Danny Vena: I know I'd certainly be willing to get some of the stuff out of my closet that I don't wear anymore. [laughs]
Warren: Right? I was like, I should look into this. Real quick, founded in 2009. We know it's an online consignment store. As of the most recent quarter, ThredUp had 1.4 million active buyers on its platform.
Another one of those IPO stocks as well that has significantly trailed the S&P 500's total return. Not surprising it has not been public for quite a year yet. Third-quarter total revenue was up 35% year over year. Gross profits were up 41% year over year.
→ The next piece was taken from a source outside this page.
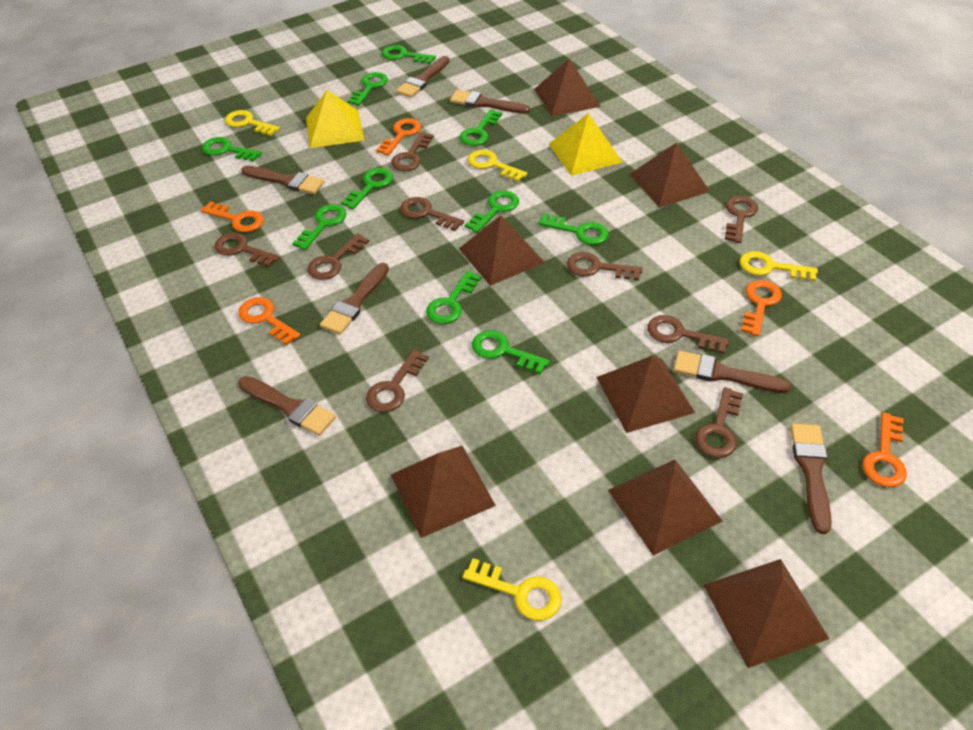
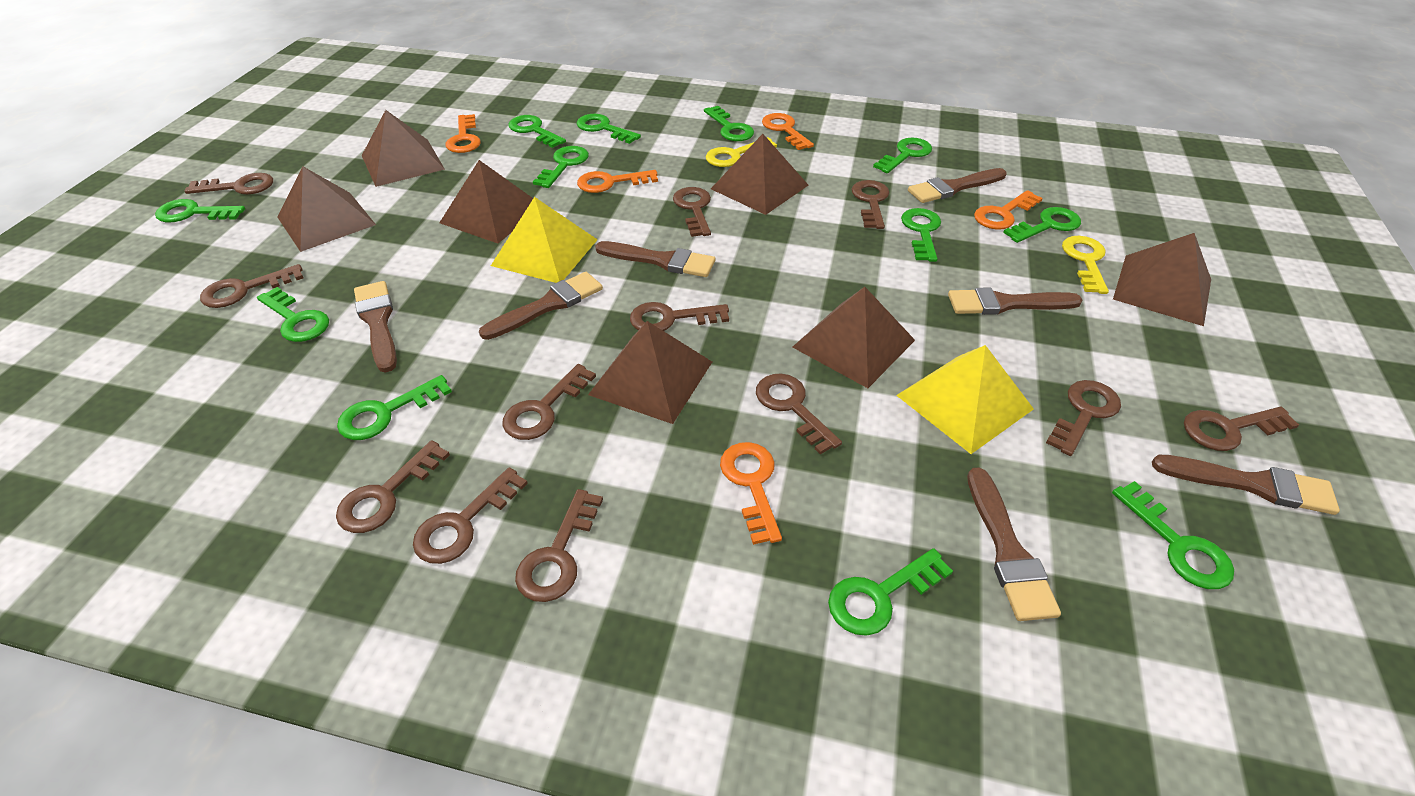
brown key: 9 -> 12
green key: 10 -> 12
yellow key: 4 -> 2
Its gross margin expanded to 73% compared to 70% in the same quarter in the prior year.
Although it still reported a net loss, that net loss comprised the same amount of its revenue as it did in the previous year, so that was interesting.
Also adjusted EBITDA loss of 7.8 million or 12% of revenue, which was actually a little bit lower than its adjusted EBITDA loss the same quarter the previous year.
As mentioned, active buyers reached 1.4 million individuals in that quarter. Orders of 1.3 million up 28% year over year, also doing well in terms of its liquidity to debt. So interesting company, not one I would buy yet. I think of the two, I'm optimistic about ThredUp.
Vena: Yeah. I like the idea of being able to just bag up some of my old clothes. I have a few Hawaiian shirts that just don't quite fit anymore. I'd sure hate for those to go to waste. I'd like for them to find a loving home. Perhaps something that ThredUp could help with. Jamie, did you have anything you want to add to that?
Louko: Yeah. We have a store pretty close to us here in Maine where we can do something very similar to this. We can spring a bunch of clothes, we don't like, they'll take a look through, and they'll buy them straight off of us.
As a potential seller, I would love to have a big market for men because these stores do not buy any of my clothes. They buy all my girlfriend's clothes. They love her clothes. [laughs] They hate my clothes. Maybe it's a fashion statement more than anything and I just have bad fashion. Maybe they take men's clothes.
Warren: It is interesting how these stores, they tend to focus more although Poshmark does both men and women's. But yeah ThredUp specifically, their focus is on kids and women's apparel so definitely narrower.
Just looking at some of those numbers and vast opportunity in the reselling space and how many clothes are just going to waste, there is definitely no shortage of inventory.